Antonio Llerandi /Ideas de Babel
Mucho se habla de crímenes mundiales, como el feminicidio o ecocidio, pero poco o nada se menciona la guerra silenciosa —o a veces no tanto— contra millones de seres que constituyen una buena parte de la humanidad: los crímenes contra los viejos. Si algo lo caracteriza es su presencia en la mayor parte de los países, desarrollados o no, democracias o dictaduras, grandes o pequeños. Es una guerra subterránea, pero universal.
En muchos países poderosos se habla abiertamente de la necesidad de esta guerra. Por ejemplo, el vicegobernador de Texas, Dan Patrick, habló abiertamente de la necesidad de su desaparición. A la presidente del Banco Central Europeo, Cristine Lagarde, le parece conveniente, y el primer ministro de Japón piensa que habría que agradecerles su «marcha». El criterio es tan simple como aterrador. Los viejos son una carga social. Cuestan mucho y no producen. Es la espantosa disfuncionalidad de pensar la vida como un simple hecho económico. La economía por encima del ser humano. Las personas como número y cantidad.
Cada país tiene su estilo para deshacerse de la mayor cantidad de viejos posible. La pandemia fue una oportunidad de oro para muchos de ellos. En España se habla de una negligencia deliberada en no evitar la contaminación y de falta de una política sanitaria de protección que conllevó la muerte de una gran cantidad de ancianos, sobre todo en hospicios. Efectivamente, los ancianos son los más vulnerables, pero en muchos casos se les dio prioridad otros sectores de la población en cuanto a protección.
«Cuando los afectos se apartan comienza una muerte lenta»
Otros países tienen una forma más brutal, criminal diría yo. Matarlos de hambre y de falta de atención médica oportuna. Cuba y Venezuela son dos ejemplos palpables al respecto. Los jóvenes, necesitados de construirse un futuro inexistente en ambos países, emigran y los viejos se quedan atrás, diluyéndose en un poco a poco, tratando infructuosamente de no morir de carencias y de tristeza.
En Estados Unidos tienen otra manera igualmente eficaz de senicidio o gerontocidio. Abandonarlos, matarlos de soledad. Existen infinidad de condominios reservados para la tercera edad y, si los visitas, puedes ver a centenares o miles de viejos solos. Pocas veces, si lo permiten, acompañados de un perro. Se van yendo de a poquito. Van consumiéndose en esa soledad y en medio del ruido de un televisor o del estrujamiento de los recuerdos.
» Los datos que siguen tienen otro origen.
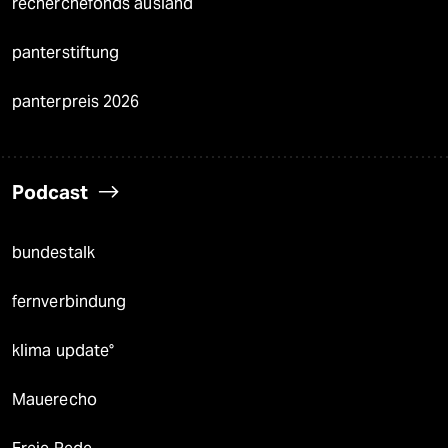
recherchefonds ausland
panterstiftung
panterpreis 2026
Podcast
bundestalk
fernverbindung
klima update°
Mauerecho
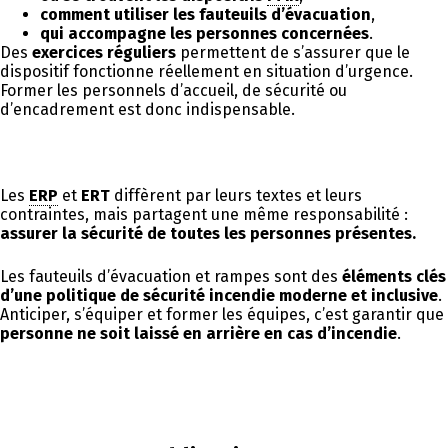
comment utiliser les fauteuils d’évacuation
,
qui accompagne les personnes concernées
.
Des
exercices réguliers
permettent de s’assurer que le
dispositif fonctionne réellement en situation d’urgence.
Former les personnels d’accueil, de sécurité ou
d’encadrement est donc indispensable.
Les
ERP
et
ERT
diffèrent par leurs textes et leurs
contraintes, mais partagent une même responsabilité :
assurer la sécurité de toutes les personnes présentes.
Les fauteuils d’évacuation et rampes sont des
éléments clés
d’une politique de sécurité incendie moderne et inclusive
.
Anticiper, s’équiper et former les équipes, c’est garantir que
personne ne soit laissé en arrière en cas d’incendie
.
Siendo un país gigantesco, en tamaño y en economía, en Estados Unidos hay individualmente una lucha permanente, diaria, de sobrevivencia. Y en esa guerra cada quien anda solo. Los estados y algunas organizaciones caritativas crean batallones de voluntarios o funcionarios para que visiten a esos ancianos solitarios y los ayuden en pequeñas tareas. A veces es menos que eso, simplemente hablarles y hacerles sentir unos instantes que siguen vivos.
El estilo de vida estadounidense es de un individualismo atroz. Apenas comienzan su adultez, los hijos parten para regresar, con suerte, para la fiesta del thanksgiving y con menos frecuencia en Navidad. Ciertamente, cada cabeza es un mundo, pero cuando las cabezas se separan tanto el resultado no es bueno. Cuando los afectos se apartan comienza una muerte lenta.
El abrazo imprescindible, el afecto que calienta el alma
La última etapa de los seres humanos que podríamos llamar el retiro, no debería significar la desaparición de los afectos, y muchísimo menos esa expresión, aparentemente pequeña, pero necesaria. Imprescindible, mejor: el abrazo. Las demostraciones de cariño en el lecho de muerte y a última hora no se siente. Tiene que ser antes y de manera permanente.
En estos momentos, cuando nos llegan múltiples fotografías sobre el horror de la guerra en Ucrania, vemos con terror, cómo una sociedad en peligro ha tenido que diversificar los rumbos. Las mujeres y los niños al exilio, los hombres a la guerra y los viejos a sobrevivir, con la poca comida y la nada seguridad que les ha tocado por culpa de unos enloquecidos invasores. En este caso, la esperanza del triunfo sobre los pretendidos conquistadores los mantiene vivos, esperando que ese éxito los vuelva a reunir como familia.
El único caso no solo exitoso, sino también fundamental, que conozco está en Canadá. A alguien, genialmente, se le ocurrió la sublime idea de unir, en el mismo sitio, un orfelinato y un ancianato. El resultado ha sido maravilloso para ambos bandos. Las dos soledades al unirse se convierten en una explosión de humanidad. Una idea maravillosa.